In March 2026, a hacker group called XP95 posted on Telegram claiming it had taken 154GB of data from Statistics South Africa and wanted $100 000 to keep it quiet. Stats SA confirmed the breach, said it would not pay, and reported it to the Information Regulator. This was the third South African government entity hit that month. The Gauteng provincial government had already lost 3.8TB of data, which was then listed for sale on a dark web marketplace for over R400 000. The Gauteng City Region Academy had 147GB of data taken, with XP95 demanding the same $100 000 ransom. XP95 is a new hacker group that operates with an interface designed to mimic Windows 95 and Windows XP. By the standards of the ransomware world, it is relatively small. Stats SA, which produces the local data on which government and business rely, was not taken down by a sophisticated, state-sponsored actor running a years-long operation, but by a group that had barely announced itself.

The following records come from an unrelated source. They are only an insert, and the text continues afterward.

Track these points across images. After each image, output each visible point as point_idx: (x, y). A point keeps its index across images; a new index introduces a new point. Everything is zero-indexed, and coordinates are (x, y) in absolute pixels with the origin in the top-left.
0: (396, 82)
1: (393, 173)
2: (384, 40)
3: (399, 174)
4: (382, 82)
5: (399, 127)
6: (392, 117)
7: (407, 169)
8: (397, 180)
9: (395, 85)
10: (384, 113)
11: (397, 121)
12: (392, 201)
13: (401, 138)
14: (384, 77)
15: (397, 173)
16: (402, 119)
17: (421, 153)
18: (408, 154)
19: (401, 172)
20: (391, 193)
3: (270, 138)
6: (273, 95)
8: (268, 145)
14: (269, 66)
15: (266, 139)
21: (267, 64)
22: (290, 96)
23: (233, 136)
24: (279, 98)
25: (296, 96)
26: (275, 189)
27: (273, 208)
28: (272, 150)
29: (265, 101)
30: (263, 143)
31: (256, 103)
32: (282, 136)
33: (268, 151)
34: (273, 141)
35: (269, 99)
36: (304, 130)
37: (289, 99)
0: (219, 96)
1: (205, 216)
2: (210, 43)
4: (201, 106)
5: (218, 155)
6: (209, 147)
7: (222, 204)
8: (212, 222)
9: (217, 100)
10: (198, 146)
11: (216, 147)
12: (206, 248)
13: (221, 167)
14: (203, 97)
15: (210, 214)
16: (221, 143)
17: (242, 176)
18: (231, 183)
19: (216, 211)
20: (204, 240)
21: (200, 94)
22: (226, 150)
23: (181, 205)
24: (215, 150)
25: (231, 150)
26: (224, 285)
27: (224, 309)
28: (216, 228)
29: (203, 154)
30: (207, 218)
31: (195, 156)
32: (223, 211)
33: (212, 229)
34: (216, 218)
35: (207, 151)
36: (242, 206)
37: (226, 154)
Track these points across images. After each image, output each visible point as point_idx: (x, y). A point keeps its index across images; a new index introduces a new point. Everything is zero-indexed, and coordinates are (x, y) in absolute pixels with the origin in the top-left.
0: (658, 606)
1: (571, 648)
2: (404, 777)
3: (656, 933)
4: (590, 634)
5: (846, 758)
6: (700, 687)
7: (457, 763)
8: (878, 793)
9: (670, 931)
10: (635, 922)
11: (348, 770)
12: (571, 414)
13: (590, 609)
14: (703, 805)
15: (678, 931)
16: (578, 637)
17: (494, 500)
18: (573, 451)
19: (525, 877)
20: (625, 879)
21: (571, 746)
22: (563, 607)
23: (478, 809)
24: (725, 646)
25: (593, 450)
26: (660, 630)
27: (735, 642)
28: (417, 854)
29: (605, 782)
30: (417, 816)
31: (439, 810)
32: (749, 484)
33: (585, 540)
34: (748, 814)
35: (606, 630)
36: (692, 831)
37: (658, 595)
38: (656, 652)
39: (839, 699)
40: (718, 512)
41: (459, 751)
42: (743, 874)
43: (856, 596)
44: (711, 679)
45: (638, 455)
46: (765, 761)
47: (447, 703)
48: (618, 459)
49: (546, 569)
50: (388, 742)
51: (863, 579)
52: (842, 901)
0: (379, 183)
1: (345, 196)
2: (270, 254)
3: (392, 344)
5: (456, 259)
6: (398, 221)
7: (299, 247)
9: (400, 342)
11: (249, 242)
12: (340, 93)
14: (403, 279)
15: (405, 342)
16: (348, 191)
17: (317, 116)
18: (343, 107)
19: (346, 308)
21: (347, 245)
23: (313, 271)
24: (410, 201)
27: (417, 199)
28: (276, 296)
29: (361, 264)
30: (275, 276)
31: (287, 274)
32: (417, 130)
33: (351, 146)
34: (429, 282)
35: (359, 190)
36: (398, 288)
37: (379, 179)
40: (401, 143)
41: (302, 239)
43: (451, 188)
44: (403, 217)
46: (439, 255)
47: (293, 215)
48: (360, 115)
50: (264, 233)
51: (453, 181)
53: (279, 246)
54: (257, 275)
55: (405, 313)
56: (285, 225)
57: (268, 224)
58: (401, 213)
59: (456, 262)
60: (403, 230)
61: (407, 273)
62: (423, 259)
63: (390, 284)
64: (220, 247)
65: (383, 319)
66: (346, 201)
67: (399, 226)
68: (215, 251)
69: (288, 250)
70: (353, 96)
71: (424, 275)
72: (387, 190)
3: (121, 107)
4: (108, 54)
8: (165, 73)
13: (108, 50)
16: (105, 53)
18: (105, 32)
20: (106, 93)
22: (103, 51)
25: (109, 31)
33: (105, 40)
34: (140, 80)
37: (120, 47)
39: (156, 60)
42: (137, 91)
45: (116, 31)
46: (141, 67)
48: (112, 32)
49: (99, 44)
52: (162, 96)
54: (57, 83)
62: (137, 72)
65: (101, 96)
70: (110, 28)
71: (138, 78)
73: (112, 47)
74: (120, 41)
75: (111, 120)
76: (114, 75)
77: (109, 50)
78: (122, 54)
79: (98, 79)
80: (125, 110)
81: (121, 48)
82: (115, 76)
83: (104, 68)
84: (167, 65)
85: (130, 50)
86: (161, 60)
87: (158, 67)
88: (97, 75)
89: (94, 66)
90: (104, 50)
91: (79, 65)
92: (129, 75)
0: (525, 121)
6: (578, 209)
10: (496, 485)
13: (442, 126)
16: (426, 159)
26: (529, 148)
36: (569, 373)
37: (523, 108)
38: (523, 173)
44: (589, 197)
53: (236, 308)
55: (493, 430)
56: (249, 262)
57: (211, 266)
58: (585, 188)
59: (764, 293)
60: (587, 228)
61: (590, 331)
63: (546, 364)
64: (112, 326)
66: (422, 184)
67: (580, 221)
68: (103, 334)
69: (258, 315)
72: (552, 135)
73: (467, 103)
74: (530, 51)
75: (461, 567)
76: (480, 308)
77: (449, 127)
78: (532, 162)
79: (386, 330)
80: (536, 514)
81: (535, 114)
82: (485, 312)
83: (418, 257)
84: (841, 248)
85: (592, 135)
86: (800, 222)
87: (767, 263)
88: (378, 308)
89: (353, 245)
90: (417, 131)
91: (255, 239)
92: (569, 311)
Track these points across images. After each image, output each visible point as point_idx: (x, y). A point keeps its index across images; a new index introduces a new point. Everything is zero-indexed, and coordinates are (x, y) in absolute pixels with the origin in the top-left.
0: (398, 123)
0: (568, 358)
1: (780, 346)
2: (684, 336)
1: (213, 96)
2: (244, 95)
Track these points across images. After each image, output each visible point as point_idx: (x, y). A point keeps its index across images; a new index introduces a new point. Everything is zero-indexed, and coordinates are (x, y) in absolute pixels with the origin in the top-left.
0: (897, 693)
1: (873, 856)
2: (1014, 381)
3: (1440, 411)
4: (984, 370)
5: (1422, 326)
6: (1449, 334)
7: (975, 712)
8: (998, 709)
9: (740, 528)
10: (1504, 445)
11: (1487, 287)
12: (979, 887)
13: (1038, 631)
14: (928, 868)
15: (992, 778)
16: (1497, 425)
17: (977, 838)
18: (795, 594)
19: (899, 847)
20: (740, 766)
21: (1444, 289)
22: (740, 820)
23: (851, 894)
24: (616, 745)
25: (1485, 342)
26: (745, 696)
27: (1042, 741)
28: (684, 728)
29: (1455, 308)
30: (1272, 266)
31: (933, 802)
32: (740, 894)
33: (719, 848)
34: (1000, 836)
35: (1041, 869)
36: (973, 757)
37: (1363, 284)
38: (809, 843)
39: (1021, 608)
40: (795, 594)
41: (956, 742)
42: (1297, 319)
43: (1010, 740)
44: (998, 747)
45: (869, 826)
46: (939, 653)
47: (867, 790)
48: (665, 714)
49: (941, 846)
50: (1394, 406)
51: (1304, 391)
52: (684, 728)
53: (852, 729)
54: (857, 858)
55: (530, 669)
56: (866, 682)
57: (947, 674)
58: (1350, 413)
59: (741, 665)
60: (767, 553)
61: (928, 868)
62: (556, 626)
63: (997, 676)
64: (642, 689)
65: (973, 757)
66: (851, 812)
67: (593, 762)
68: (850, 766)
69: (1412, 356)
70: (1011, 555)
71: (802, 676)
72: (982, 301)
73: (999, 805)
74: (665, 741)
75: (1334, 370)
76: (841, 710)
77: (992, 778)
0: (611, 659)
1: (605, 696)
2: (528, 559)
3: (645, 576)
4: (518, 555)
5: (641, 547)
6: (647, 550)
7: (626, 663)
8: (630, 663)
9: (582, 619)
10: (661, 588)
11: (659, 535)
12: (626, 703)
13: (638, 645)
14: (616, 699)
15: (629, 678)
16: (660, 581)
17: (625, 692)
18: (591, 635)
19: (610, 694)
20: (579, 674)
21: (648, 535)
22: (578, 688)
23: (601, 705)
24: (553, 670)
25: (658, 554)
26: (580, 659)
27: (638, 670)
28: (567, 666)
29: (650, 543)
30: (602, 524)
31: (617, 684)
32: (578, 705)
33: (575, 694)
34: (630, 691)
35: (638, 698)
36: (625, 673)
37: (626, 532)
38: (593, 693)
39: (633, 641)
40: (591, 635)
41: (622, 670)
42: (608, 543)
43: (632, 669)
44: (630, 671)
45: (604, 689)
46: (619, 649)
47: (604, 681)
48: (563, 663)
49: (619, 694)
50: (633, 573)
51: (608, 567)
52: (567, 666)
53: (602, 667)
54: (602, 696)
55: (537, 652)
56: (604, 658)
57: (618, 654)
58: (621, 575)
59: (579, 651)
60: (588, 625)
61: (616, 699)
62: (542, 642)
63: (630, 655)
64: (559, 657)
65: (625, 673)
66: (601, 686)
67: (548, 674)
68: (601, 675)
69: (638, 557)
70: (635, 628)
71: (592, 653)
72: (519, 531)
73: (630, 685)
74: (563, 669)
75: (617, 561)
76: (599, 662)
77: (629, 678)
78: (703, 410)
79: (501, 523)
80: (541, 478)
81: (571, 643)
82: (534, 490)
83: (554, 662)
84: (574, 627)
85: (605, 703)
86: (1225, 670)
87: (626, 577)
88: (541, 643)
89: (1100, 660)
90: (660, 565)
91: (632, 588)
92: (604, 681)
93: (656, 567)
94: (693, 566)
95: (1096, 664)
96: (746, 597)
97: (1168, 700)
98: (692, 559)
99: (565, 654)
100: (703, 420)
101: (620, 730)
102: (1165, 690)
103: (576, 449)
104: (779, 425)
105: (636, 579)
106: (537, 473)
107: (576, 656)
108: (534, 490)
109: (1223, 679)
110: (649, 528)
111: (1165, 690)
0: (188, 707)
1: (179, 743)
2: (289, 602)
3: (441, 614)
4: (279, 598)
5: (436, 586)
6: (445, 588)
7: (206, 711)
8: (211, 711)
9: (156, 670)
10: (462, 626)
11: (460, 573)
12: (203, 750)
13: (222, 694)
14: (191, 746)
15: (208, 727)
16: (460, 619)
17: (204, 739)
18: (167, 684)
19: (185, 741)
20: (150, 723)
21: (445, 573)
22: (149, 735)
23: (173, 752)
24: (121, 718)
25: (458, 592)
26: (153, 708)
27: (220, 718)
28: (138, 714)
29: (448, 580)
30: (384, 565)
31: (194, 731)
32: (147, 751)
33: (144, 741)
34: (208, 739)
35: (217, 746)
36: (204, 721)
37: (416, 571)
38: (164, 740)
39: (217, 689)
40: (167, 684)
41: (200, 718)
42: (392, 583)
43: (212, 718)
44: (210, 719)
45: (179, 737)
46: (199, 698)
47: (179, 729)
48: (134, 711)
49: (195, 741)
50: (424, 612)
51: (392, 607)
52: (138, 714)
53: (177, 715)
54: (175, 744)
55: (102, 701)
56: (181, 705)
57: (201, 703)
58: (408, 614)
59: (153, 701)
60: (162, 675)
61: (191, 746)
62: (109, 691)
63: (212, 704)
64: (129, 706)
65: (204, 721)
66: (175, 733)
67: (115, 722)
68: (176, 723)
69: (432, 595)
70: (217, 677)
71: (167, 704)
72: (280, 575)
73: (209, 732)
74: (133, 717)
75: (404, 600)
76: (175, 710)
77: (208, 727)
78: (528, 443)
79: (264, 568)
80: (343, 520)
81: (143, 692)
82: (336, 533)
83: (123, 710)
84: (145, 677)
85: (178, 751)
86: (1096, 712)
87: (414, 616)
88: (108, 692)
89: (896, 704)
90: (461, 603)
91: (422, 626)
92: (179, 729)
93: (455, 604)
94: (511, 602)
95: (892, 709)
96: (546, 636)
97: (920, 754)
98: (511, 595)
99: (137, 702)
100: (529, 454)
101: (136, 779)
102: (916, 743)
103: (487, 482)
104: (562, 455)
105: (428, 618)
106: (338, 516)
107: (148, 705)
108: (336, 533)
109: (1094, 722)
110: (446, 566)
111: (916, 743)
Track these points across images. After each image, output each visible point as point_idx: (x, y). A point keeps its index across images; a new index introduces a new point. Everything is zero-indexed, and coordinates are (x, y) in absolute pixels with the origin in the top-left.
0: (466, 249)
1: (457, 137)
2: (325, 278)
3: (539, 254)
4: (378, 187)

According to the ‘Interpol Africa Cyberthreat Assessment Report 2025’, South Africa recorded the highest number of ransomware detections in Africa. Sophos’ ‘State of Ransomware 2025’ report found that the median ransom demand in South Africa was at R17mn last year, with recovery costs averaging R24mn. “There’s been a false sense of security based on the fact that we’re far away from Europe or the US,” says Allan Juma, cybersecurity specialist at ESET Southern Africa. “But global ransomware actors are already here, in South Africa, Uganda, Kenya, and they’re expanding their operations.”